Object presence transitions:
+ + + +
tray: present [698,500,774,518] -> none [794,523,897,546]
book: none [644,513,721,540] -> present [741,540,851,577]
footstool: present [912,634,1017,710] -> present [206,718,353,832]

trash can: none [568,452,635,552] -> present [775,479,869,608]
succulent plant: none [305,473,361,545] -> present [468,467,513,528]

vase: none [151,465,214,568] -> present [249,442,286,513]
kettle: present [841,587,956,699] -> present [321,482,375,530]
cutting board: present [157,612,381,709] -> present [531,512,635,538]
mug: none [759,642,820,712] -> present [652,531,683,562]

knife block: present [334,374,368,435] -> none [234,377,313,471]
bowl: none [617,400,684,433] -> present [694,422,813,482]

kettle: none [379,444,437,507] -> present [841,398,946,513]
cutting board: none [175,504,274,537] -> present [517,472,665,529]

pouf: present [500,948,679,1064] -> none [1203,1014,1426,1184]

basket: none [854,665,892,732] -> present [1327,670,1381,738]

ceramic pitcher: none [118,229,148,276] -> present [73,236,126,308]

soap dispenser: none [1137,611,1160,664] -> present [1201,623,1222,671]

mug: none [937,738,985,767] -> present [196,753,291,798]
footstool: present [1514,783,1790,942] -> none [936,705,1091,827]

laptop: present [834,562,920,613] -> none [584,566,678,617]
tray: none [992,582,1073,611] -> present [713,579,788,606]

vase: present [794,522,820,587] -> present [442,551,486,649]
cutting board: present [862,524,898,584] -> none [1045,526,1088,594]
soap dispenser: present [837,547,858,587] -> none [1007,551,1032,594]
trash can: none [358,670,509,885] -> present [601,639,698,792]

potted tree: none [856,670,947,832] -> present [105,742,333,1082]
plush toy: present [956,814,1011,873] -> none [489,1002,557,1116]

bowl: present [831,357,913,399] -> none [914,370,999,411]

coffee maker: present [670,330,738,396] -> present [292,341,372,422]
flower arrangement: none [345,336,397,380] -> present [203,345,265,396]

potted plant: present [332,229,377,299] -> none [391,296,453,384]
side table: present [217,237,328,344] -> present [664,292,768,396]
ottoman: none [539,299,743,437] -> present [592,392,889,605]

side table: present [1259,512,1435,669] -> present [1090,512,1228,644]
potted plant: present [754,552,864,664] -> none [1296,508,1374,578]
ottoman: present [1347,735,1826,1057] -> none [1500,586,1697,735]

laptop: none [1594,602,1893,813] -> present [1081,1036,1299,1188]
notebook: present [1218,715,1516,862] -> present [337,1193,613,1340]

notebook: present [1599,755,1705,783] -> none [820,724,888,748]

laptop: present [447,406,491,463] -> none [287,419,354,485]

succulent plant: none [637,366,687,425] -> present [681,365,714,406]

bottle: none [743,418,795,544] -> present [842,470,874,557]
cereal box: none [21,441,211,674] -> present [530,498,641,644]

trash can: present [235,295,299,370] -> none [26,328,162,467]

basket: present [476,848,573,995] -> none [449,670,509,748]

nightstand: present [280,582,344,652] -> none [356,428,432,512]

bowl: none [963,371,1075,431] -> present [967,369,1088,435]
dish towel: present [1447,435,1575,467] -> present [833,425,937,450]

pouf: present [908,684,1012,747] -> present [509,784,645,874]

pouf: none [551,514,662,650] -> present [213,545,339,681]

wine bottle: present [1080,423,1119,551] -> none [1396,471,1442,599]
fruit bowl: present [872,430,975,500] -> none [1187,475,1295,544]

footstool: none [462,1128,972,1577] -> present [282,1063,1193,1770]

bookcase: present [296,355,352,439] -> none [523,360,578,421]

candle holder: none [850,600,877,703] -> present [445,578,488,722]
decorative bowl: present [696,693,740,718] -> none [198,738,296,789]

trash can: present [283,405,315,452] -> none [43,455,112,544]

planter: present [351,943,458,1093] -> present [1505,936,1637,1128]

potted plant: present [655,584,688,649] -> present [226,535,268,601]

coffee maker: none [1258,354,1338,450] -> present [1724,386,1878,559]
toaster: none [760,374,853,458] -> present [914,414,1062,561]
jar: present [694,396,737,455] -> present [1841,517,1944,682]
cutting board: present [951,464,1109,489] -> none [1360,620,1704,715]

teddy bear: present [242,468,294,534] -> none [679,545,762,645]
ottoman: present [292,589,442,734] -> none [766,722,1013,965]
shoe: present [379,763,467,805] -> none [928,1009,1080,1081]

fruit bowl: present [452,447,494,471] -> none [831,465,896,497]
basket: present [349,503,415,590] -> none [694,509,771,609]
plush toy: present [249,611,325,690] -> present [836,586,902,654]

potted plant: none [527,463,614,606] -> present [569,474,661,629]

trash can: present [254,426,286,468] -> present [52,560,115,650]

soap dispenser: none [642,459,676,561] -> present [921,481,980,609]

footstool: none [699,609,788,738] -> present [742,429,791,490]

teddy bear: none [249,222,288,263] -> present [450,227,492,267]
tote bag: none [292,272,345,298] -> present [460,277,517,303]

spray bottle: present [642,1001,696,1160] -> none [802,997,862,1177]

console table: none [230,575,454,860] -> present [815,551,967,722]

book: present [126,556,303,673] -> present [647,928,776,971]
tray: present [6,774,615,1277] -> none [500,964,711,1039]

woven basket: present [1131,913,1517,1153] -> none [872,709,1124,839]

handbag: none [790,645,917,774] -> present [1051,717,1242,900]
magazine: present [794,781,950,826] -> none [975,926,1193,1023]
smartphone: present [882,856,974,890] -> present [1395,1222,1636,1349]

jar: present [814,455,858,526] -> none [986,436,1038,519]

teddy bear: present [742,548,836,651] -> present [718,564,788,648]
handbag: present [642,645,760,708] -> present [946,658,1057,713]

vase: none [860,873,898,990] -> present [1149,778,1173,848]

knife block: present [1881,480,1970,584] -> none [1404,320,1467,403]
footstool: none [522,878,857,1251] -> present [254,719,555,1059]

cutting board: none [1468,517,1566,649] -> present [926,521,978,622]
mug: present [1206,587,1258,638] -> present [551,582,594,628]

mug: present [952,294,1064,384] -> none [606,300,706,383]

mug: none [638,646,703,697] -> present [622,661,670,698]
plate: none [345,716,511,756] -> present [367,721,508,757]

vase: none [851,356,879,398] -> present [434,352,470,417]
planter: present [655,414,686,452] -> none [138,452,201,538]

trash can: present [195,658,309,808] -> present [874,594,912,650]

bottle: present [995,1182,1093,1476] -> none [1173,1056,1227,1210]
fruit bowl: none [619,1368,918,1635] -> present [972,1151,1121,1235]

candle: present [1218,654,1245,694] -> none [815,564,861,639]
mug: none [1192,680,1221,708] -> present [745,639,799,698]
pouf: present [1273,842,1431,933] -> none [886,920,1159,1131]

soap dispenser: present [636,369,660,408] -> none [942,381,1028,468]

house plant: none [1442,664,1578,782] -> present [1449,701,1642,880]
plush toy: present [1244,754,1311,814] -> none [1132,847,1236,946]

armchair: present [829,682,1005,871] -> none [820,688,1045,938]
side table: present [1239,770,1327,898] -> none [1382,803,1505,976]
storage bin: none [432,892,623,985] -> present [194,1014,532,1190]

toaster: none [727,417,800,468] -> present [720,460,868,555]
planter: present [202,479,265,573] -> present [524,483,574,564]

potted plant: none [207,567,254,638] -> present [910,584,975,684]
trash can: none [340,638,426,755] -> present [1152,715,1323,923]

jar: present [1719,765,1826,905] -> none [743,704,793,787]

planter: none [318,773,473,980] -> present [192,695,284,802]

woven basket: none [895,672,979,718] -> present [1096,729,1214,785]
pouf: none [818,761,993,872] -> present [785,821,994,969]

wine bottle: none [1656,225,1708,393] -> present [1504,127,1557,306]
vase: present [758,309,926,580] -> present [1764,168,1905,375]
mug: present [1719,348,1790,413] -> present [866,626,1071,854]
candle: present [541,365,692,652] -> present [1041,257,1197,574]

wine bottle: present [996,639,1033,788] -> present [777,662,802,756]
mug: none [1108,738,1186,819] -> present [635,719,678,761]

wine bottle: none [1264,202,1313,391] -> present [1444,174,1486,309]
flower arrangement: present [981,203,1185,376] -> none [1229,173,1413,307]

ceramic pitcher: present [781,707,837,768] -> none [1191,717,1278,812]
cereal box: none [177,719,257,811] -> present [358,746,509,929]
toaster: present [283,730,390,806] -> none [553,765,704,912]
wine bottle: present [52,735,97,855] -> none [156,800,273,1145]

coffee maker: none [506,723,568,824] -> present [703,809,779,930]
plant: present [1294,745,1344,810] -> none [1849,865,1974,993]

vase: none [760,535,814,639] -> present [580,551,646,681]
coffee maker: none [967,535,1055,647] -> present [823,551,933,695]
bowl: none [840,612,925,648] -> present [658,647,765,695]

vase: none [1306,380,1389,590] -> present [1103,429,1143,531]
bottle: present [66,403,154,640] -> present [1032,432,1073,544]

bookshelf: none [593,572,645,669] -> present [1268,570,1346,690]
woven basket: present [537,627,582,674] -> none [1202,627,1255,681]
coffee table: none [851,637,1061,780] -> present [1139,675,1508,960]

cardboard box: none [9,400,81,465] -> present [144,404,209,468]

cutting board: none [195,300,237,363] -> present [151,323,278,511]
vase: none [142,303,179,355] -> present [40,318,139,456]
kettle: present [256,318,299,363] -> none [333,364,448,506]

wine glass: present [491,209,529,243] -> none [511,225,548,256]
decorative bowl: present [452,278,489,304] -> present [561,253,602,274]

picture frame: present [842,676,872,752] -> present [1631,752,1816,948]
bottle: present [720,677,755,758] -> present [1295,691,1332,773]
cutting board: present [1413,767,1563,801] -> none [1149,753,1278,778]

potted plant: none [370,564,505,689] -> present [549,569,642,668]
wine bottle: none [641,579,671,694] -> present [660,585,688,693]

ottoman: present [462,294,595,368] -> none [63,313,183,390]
+ + + +
[Task details]
Up to and including the last line above, starting with the line that contains "cutting board: present [1413,767,1563,801]", return each line exactly and nothing else.

[Task solution]
cutting board: present [1413,767,1563,801] -> none [1149,753,1278,778]

potted plant: none [370,564,505,689] -> present [549,569,642,668]
wine bottle: none [641,579,671,694] -> present [660,585,688,693]

ottoman: present [462,294,595,368] -> none [63,313,183,390]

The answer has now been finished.